%%

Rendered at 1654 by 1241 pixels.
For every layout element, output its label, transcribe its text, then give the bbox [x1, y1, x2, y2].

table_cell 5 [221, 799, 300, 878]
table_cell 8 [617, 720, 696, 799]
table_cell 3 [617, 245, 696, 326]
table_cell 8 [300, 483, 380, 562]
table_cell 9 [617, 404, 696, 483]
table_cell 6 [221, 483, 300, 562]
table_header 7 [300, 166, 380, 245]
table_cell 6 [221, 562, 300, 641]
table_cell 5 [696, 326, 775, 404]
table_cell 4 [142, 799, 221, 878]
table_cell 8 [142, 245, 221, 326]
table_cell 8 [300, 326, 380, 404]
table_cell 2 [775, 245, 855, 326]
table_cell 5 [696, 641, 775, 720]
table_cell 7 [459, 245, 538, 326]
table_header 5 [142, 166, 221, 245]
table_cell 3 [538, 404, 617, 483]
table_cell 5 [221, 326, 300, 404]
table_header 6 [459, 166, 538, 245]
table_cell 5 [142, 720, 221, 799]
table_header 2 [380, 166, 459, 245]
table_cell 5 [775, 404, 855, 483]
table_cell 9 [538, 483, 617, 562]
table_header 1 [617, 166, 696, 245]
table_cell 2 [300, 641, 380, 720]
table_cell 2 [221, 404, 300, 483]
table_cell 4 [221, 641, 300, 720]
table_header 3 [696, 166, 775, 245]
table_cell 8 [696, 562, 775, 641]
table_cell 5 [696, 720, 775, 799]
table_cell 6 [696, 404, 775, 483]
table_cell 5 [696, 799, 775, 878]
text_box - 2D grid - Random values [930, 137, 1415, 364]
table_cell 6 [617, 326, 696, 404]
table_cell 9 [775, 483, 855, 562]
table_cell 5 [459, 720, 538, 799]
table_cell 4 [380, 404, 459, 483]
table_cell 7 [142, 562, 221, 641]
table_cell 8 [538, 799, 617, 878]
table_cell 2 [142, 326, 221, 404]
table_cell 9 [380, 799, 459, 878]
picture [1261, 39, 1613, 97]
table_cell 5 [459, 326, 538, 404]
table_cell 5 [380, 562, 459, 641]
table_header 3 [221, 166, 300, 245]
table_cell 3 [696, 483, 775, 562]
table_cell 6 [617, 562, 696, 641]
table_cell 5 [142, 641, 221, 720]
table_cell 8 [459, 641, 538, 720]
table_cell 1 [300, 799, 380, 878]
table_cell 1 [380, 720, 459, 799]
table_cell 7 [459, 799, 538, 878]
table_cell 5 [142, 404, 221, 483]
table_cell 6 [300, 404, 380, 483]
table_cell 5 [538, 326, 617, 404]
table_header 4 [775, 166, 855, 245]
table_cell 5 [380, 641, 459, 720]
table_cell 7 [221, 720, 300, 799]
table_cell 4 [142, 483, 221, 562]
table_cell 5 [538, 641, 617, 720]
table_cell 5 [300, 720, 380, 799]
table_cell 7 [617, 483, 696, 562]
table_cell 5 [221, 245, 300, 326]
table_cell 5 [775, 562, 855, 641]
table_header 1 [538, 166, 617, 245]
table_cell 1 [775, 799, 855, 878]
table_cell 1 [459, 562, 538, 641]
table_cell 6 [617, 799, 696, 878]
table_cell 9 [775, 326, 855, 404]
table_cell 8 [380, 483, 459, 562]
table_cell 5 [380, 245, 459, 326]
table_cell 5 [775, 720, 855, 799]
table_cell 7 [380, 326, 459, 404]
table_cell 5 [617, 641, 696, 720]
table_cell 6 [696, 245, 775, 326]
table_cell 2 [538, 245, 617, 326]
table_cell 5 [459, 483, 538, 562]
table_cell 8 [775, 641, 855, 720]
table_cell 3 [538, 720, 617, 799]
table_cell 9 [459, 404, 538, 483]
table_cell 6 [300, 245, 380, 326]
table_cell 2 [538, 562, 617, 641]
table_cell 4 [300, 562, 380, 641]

%%

• _To do_
Return every item above verbatim, reproducing each line with no changes.

• _Answer to this exercise_
Rendered at 1654 by 1241 pixels.
For every layout element, output its label, transcribe its text, then give the bbox [x1, y1, x2, y2].

table_cell 5 [221, 799, 300, 878]
table_cell 8 [617, 720, 696, 799]
table_cell 3 [617, 245, 696, 326]
table_cell 8 [300, 483, 380, 562]
table_cell 9 [617, 404, 696, 483]
table_cell 6 [221, 483, 300, 562]
table_header 7 [300, 166, 380, 245]
table_cell 6 [221, 562, 300, 641]
table_cell 5 [696, 326, 775, 404]
table_cell 4 [142, 799, 221, 878]
table_cell 8 [142, 245, 221, 326]
table_cell 8 [300, 326, 380, 404]
table_cell 2 [775, 245, 855, 326]
table_cell 5 [696, 641, 775, 720]
table_cell 7 [459, 245, 538, 326]
table_header 5 [142, 166, 221, 245]
table_cell 3 [538, 404, 617, 483]
table_cell 5 [221, 326, 300, 404]
table_header 6 [459, 166, 538, 245]
table_cell 5 [142, 720, 221, 799]
table_header 2 [380, 166, 459, 245]
table_cell 5 [775, 404, 855, 483]
table_cell 9 [538, 483, 617, 562]
table_header 1 [617, 166, 696, 245]
table_cell 2 [300, 641, 380, 720]
table_cell 2 [221, 404, 300, 483]
table_cell 4 [221, 641, 300, 720]
table_header 3 [696, 166, 775, 245]
table_cell 8 [696, 562, 775, 641]
table_cell 5 [696, 720, 775, 799]
table_cell 6 [696, 404, 775, 483]
table_cell 5 [696, 799, 775, 878]
text_box - 2D grid - Random values [930, 137, 1415, 364]
table_cell 6 [617, 326, 696, 404]
table_cell 9 [775, 483, 855, 562]
table_cell 5 [459, 720, 538, 799]
table_cell 4 [380, 404, 459, 483]
table_cell 7 [142, 562, 221, 641]
table_cell 8 [538, 799, 617, 878]
table_cell 2 [142, 326, 221, 404]
table_cell 9 [380, 799, 459, 878]
picture [1261, 39, 1613, 97]
table_cell 5 [459, 326, 538, 404]
table_cell 5 [380, 562, 459, 641]
table_header 3 [221, 166, 300, 245]
table_cell 3 [696, 483, 775, 562]
table_cell 6 [617, 562, 696, 641]
table_cell 5 [142, 641, 221, 720]
table_cell 8 [459, 641, 538, 720]
table_cell 1 [300, 799, 380, 878]
table_cell 1 [380, 720, 459, 799]
table_cell 7 [459, 799, 538, 878]
table_cell 5 [142, 404, 221, 483]
table_cell 6 [300, 404, 380, 483]
table_cell 5 [538, 326, 617, 404]
table_header 4 [775, 166, 855, 245]
table_cell 5 [380, 641, 459, 720]
table_cell 7 [221, 720, 300, 799]
table_cell 4 [142, 483, 221, 562]
table_cell 5 [538, 641, 617, 720]
table_cell 5 [300, 720, 380, 799]
table_cell 7 [617, 483, 696, 562]
table_cell 5 [221, 245, 300, 326]
table_cell 5 [775, 562, 855, 641]
table_header 1 [538, 166, 617, 245]
table_cell 1 [775, 799, 855, 878]
table_cell 1 [459, 562, 538, 641]
table_cell 6 [617, 799, 696, 878]
table_cell 9 [775, 326, 855, 404]
table_cell 8 [380, 483, 459, 562]
table_cell 5 [380, 245, 459, 326]
table_cell 5 [775, 720, 855, 799]
table_cell 7 [380, 326, 459, 404]
table_cell 5 [617, 641, 696, 720]
table_cell 6 [696, 245, 775, 326]
table_cell 2 [538, 245, 617, 326]
table_cell 5 [459, 483, 538, 562]
table_cell 8 [775, 641, 855, 720]
table_cell 3 [538, 720, 617, 799]
table_cell 9 [459, 404, 538, 483]
table_cell 6 [300, 245, 380, 326]
table_cell 2 [538, 562, 617, 641]
table_cell 4 [300, 562, 380, 641]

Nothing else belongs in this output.